=== Section Start ===
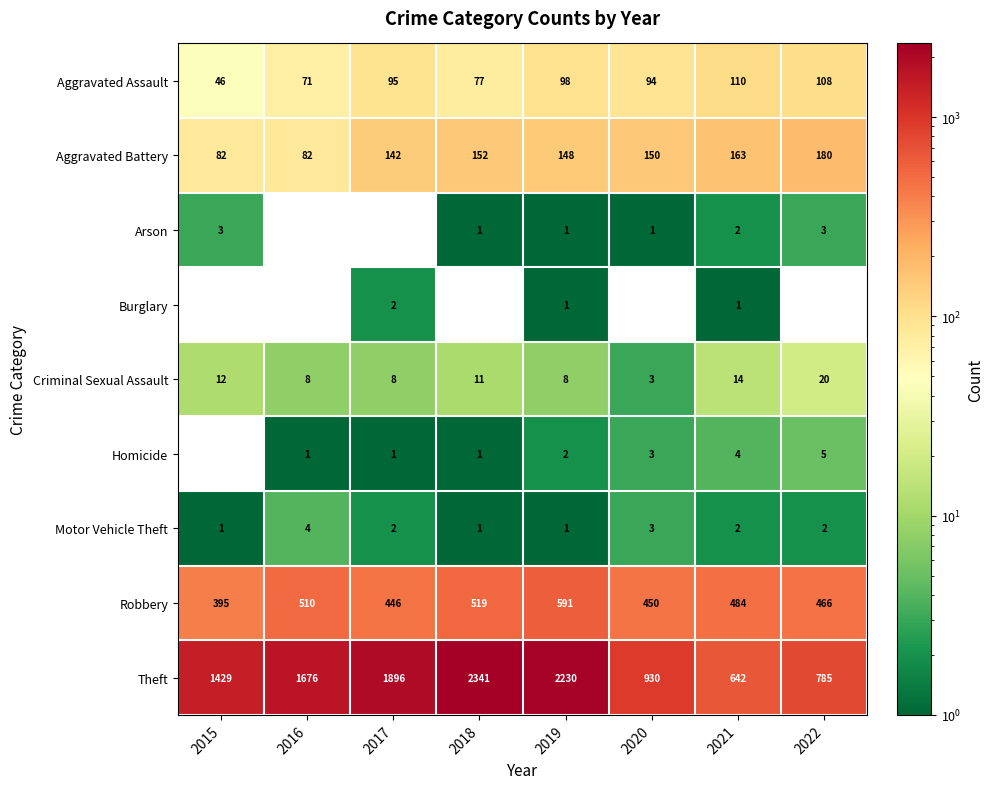

Which category has the lowest value in the Aggravated Assault series?

2015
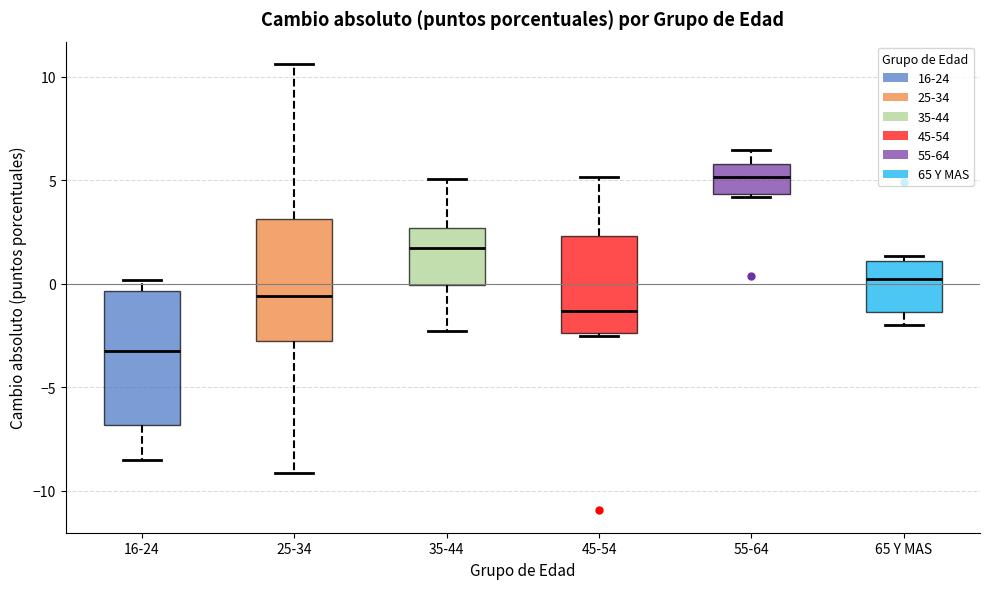

Comparing the boxes themselves (not the whiskers), which one is the tallest?

16-24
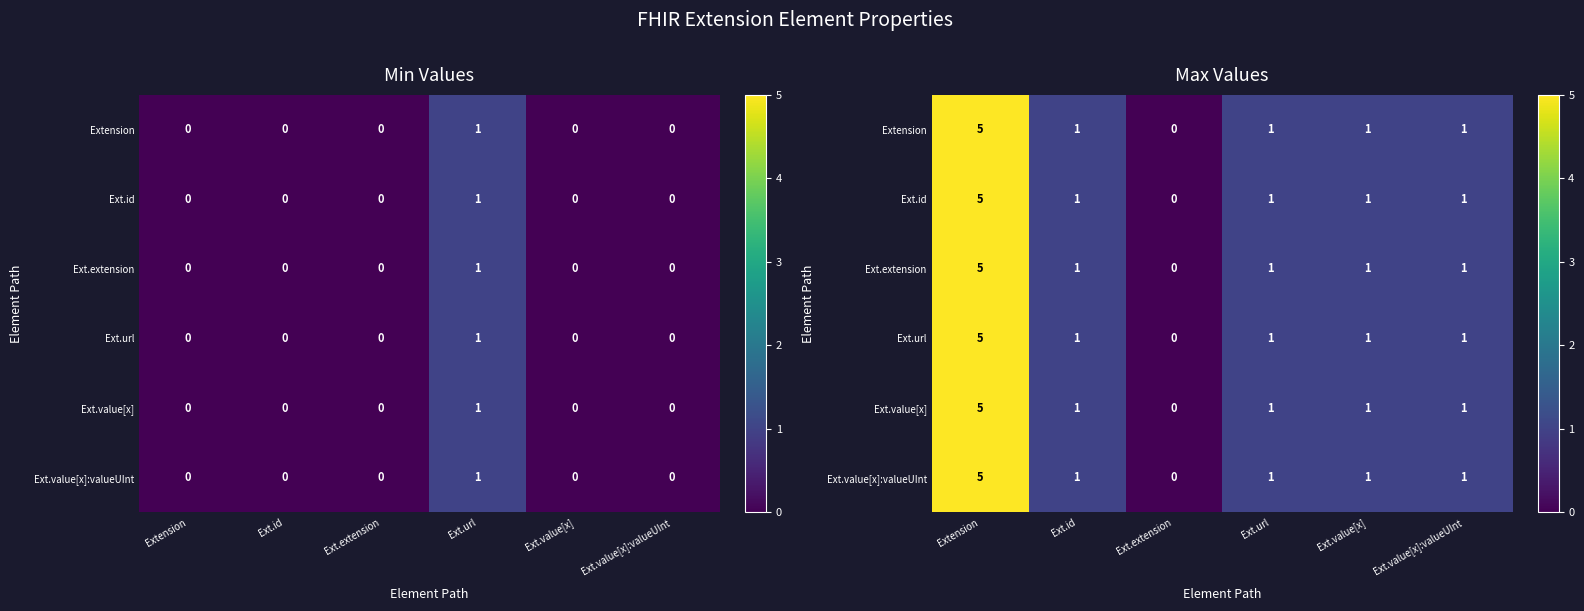

What is the difference between the Ext.id values at Ext.extension and Ext.id?

1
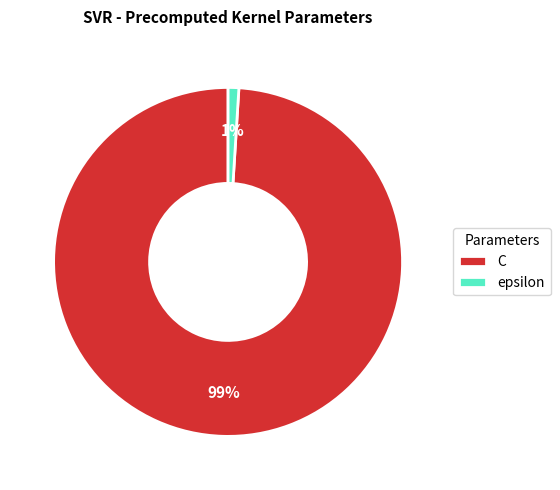

Which slice is the largest?

C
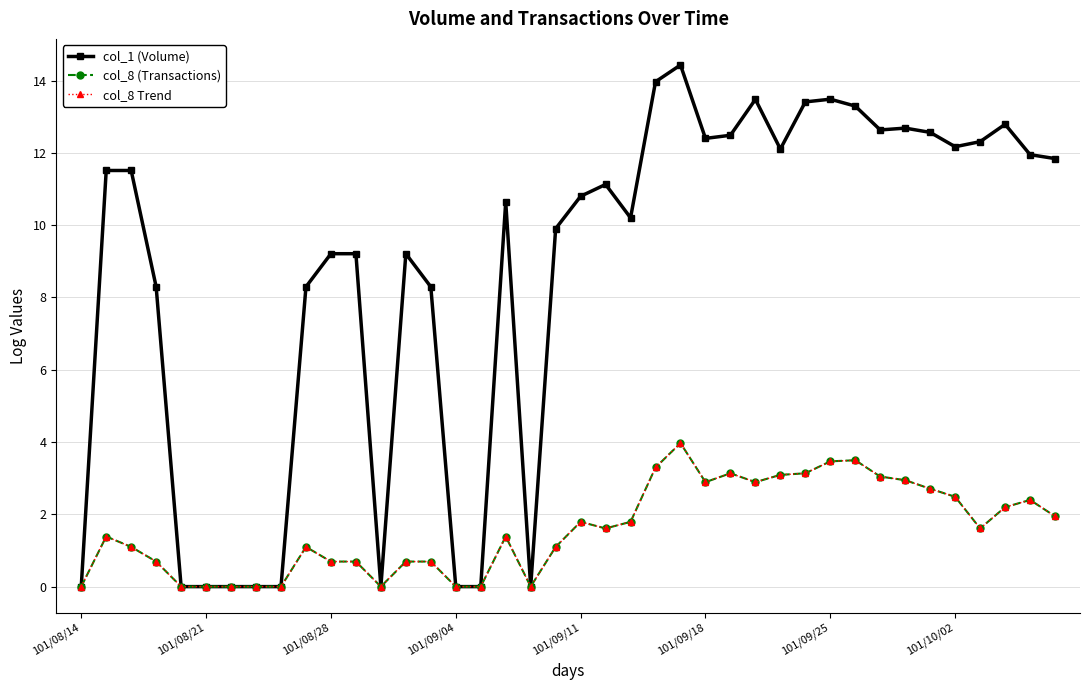

Is this an area chart (filled region under the line)?

No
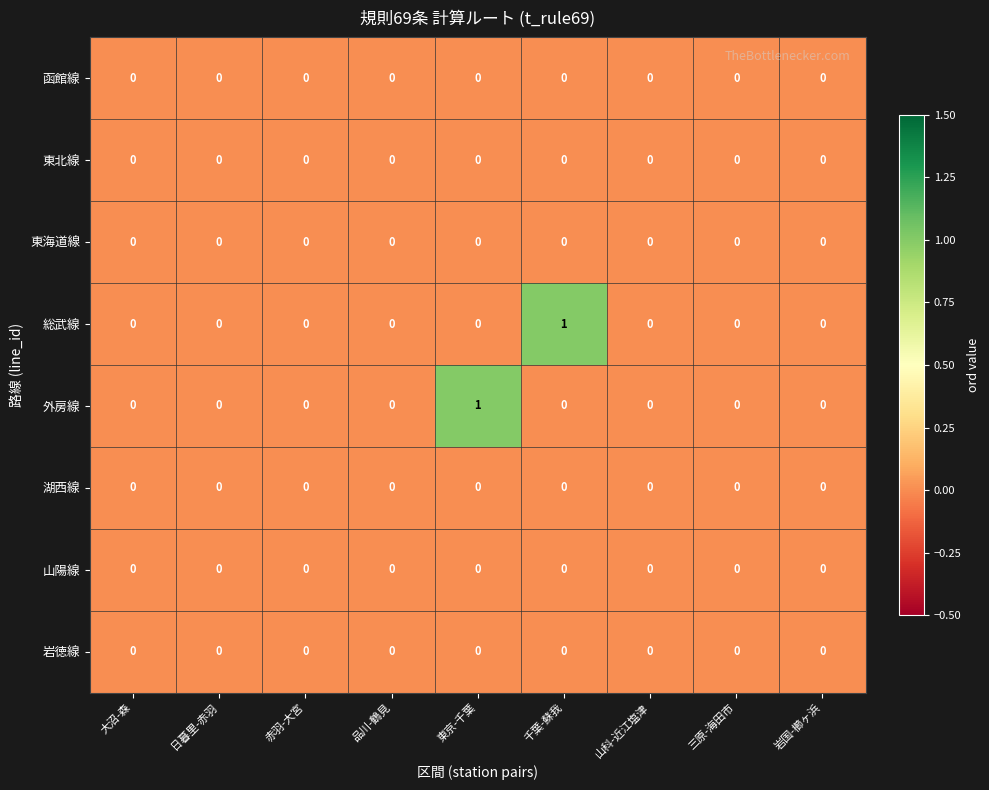

The value of 岩徳線 at 赤羽-大宮 is 0. True or false?

True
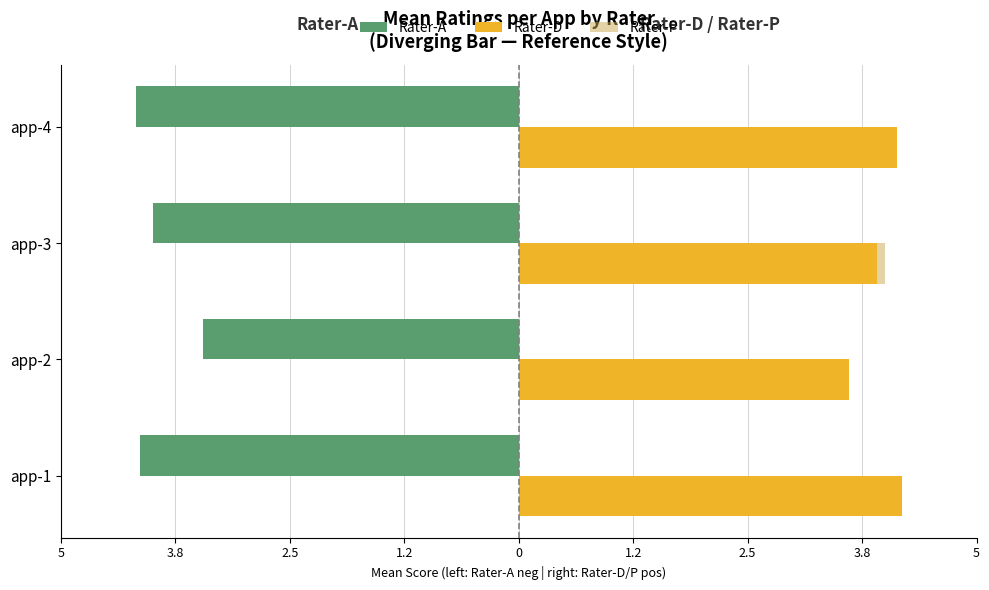

What are all the series names shown in the legend?

Rater-A, Rater-D, Rater-P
=== Section End ===
Exercise:
Please collect every line of the records above that contains the word "True", copying each one in full.

Completed task:
The value of 岩徳線 at 赤羽-大宮 is 0. True or false?
True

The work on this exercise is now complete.